Set exercise | Please set out every line of the material below as a numbered list, skipping any blank lines.

[Stored records]
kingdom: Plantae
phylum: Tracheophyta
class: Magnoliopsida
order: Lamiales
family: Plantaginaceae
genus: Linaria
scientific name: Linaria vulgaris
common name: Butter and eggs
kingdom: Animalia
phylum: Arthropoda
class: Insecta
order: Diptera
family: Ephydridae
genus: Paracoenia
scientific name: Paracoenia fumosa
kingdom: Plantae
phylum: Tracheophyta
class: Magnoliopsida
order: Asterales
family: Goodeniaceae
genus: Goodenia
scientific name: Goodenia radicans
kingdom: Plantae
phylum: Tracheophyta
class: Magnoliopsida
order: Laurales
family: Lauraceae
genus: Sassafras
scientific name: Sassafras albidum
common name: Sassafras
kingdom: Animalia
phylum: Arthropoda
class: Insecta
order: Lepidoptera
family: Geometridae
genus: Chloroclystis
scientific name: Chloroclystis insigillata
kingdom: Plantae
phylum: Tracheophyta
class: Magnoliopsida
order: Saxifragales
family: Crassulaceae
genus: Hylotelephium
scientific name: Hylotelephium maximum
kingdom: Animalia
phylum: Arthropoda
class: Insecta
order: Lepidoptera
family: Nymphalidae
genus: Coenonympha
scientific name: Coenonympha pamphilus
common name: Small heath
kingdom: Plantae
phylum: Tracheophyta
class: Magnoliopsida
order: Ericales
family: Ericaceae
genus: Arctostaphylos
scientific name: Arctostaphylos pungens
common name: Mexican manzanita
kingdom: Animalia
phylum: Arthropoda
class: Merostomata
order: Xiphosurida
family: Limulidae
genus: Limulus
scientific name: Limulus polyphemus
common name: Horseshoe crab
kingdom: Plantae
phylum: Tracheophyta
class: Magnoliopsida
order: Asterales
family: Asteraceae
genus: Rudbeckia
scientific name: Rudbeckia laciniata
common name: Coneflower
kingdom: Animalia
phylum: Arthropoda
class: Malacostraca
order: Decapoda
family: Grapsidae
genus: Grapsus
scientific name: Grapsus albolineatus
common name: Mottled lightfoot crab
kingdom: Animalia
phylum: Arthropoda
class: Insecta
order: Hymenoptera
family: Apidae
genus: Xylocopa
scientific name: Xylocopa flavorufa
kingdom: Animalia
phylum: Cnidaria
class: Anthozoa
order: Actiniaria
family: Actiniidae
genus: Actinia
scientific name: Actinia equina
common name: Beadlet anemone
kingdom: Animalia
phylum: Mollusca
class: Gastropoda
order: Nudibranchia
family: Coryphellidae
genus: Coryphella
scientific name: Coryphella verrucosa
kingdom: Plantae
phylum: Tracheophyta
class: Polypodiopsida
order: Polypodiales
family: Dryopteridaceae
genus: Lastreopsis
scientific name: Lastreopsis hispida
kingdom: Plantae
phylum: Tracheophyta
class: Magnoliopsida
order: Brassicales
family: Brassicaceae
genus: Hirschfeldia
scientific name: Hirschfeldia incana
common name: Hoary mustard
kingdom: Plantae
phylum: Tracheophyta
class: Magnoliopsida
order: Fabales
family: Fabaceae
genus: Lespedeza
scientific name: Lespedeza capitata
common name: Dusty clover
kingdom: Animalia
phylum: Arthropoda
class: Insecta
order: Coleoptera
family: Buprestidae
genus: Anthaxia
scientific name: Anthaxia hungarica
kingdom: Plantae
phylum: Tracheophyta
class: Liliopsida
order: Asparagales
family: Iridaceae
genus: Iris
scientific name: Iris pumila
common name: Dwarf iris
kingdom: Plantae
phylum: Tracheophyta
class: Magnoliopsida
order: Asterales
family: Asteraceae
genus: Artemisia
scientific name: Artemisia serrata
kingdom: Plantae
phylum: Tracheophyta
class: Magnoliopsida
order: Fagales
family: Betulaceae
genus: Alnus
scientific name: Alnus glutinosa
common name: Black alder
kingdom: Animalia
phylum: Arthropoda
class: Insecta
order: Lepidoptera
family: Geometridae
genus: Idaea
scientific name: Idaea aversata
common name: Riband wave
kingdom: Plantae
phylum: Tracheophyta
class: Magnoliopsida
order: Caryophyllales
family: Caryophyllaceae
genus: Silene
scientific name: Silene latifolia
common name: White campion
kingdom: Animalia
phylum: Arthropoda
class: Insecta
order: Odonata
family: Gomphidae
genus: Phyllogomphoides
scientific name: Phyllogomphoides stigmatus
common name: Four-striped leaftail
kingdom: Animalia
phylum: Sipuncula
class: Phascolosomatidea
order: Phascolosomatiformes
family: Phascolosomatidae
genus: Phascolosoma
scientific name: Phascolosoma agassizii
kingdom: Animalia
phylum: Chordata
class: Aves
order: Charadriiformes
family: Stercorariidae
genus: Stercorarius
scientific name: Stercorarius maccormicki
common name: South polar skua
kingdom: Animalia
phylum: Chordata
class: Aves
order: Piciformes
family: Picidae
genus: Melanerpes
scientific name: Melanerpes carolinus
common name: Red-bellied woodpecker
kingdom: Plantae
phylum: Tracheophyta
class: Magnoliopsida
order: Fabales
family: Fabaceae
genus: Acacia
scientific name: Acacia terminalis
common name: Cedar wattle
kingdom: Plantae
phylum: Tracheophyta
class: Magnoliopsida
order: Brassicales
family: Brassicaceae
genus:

Task output |
1. kingdom: Plantae
2. phylum: Tracheophyta
3. class: Magnoliopsida
4. order: Lamiales
5. family: Plantaginaceae
6. genus: Linaria
7. scientific name: Linaria vulgaris
8. common name: Butter and eggs
9. kingdom: Animalia
10. phylum: Arthropoda
11. class: Insecta
12. order: Diptera
13. family: Ephydridae
14. genus: Paracoenia
15. scientific name: Paracoenia fumosa
16. kingdom: Plantae
17. phylum: Tracheophyta
18. class: Magnoliopsida
19. order: Asterales
20. family: Goodeniaceae
21. genus: Goodenia
22. scientific name: Goodenia radicans
23. kingdom: Plantae
24. phylum: Tracheophyta
25. class: Magnoliopsida
26. order: Laurales
27. family: Lauraceae
28. genus: Sassafras
29. scientific name: Sassafras albidum
30. common name: Sassafras
31. kingdom: Animalia
32. phylum: Arthropoda
33. class: Insecta
34. order: Lepidoptera
35. family: Geometridae
36. genus: Chloroclystis
37. scientific name: Chloroclystis insigillata
38. kingdom: Plantae
39. phylum: Tracheophyta
40. class: Magnoliopsida
41. order: Saxifragales
42. family: Crassulaceae
43. genus: Hylotelephium
44. scientific name: Hylotelephium maximum
45. kingdom: Animalia
46. phylum: Arthropoda
47. class: Insecta
48. order: Lepidoptera
49. family: Nymphalidae
50. genus: Coenonympha
51. scientific name: Coenonympha pamphilus
52. common name: Small heath
53. kingdom: Plantae
54. phylum: Tracheophyta
55. class: Magnoliopsida
56. order: Ericales
57. family: Ericaceae
58. genus: Arctostaphylos
59. scientific name: Arctostaphylos pungens
60. common name: Mexican manzanita
61. kingdom: Animalia
62. phylum: Arthropoda
63. class: Merostomata
64. order: Xiphosurida
65. family: Limulidae
66. genus: Limulus
67. scientific name: Limulus polyphemus
68. common name: Horseshoe crab
69. kingdom: Plantae
70. phylum: Tracheophyta
71. class: Magnoliopsida
72. order: Asterales
73. family: Asteraceae
74. genus: Rudbeckia
75. scientific name: Rudbeckia laciniata
76. common name: Coneflower
77. kingdom: Animalia
78. phylum: Arthropoda
79. class: Malacostraca
80. order: Decapoda
81. family: Grapsidae
82. genus: Grapsus
83. scientific name: Grapsus albolineatus
84. common name: Mottled lightfoot crab
85. kingdom: Animalia
86. phylum: Arthropoda
87. class: Insecta
88. order: Hymenoptera
89. family: Apidae
90. genus: Xylocopa
91. scientific name: Xylocopa flavorufa
92. kingdom: Animalia
93. phylum: Cnidaria
94. class: Anthozoa
95. order: Actiniaria
96. family: Actiniidae
97. genus: Actinia
98. scientific name: Actinia equina
99. common name: Beadlet anemone
100. kingdom: Animalia
101. phylum: Mollusca
102. class: Gastropoda
103. order: Nudibranchia
104. family: Coryphellidae
105. genus: Coryphella
106. scientific name: Coryphella verrucosa
107. kingdom: Plantae
108. phylum: Tracheophyta
109. class: Polypodiopsida
110. order: Polypodiales
111. family: Dryopteridaceae
112. genus: Lastreopsis
113. scientific name: Lastreopsis hispida
114. kingdom: Plantae
115. phylum: Tracheophyta
116. class: Magnoliopsida
117. order: Brassicales
118. family: Brassicaceae
119. genus: Hirschfeldia
120. scientific name: Hirschfeldia incana
121. common name: Hoary mustard
122. kingdom: Plantae
123. phylum: Tracheophyta
124. class: Magnoliopsida
125. order: Fabales
126. family: Fabaceae
127. genus: Lespedeza
128. scientific name: Lespedeza capitata
129. common name: Dusty clover
130. kingdom: Animalia
131. phylum: Arthropoda
132. class: Insecta
133. order: Coleoptera
134. family: Buprestidae
135. genus: Anthaxia
136. scientific name: Anthaxia hungarica
137. kingdom: Plantae
138. phylum: Tracheophyta
139. class: Liliopsida
140. order: Asparagales
141. family: Iridaceae
142. genus: Iris
143. scientific name: Iris pumila
144. common name: Dwarf iris
145. kingdom: Plantae
146. phylum: Tracheophyta
147. class: Magnoliopsida
148. order: Asterales
149. family: Asteraceae
150. genus: Artemisia
151. scientific name: Artemisia serrata
152. kingdom: Plantae
153. phylum: Tracheophyta
154. class: Magnoliopsida
155. order: Fagales
156. family: Betulaceae
157. genus: Alnus
158. scientific name: Alnus glutinosa
159. common name: Black alder
160. kingdom: Animalia
161. phylum: Arthropoda
162. class: Insecta
163. order: Lepidoptera
164. family: Geometridae
165. genus: Idaea
166. scientific name: Idaea aversata
167. common name: Riband wave
168. kingdom: Plantae
169. phylum: Tracheophyta
170. class: Magnoliopsida
171. order: Caryophyllales
172. family: Caryophyllaceae
173. genus: Silene
174. scientific name: Silene latifolia
175. common name: White campion
176. kingdom: Animalia
177. phylum: Arthropoda
178. class: Insecta
179. order: Odonata
180. family: Gomphidae
181. genus: Phyllogomphoides
182. scientific name: Phyllogomphoides stigmatus
183. common name: Four-striped leaftail
184. kingdom: Animalia
185. phylum: Sipuncula
186. class: Phascolosomatidea
187. order: Phascolosomatiformes
188. family: Phascolosomatidae
189. genus: Phascolosoma
190. scientific name: Phascolosoma agassizii
191. kingdom: Animalia
192. phylum: Chordata
193. class: Aves
194. order: Charadriiformes
195. family: Stercorariidae
196. genus: Stercorarius
197. scientific name: Stercorarius maccormicki
198. common name: South polar skua
199. kingdom: Animalia
200. phylum: Chordata
201. class: Aves
202. order: Piciformes
203. family: Picidae
204. genus: Melanerpes
205. scientific name: Melanerpes carolinus
206. common name: Red-bellied woodpecker
207. kingdom: Plantae
208. phylum: Tracheophyta
209. class: Magnoliopsida
210. order: Fabales
211. family: Fabaceae
212. genus: Acacia
213. scientific name: Acacia terminalis
214. common name: Cedar wattle
215. kingdom: Plantae
216. phylum: Tracheophyta
217. class: Magnoliopsida
218. order: Brassicales
219. family: Brassicaceae
220. genus:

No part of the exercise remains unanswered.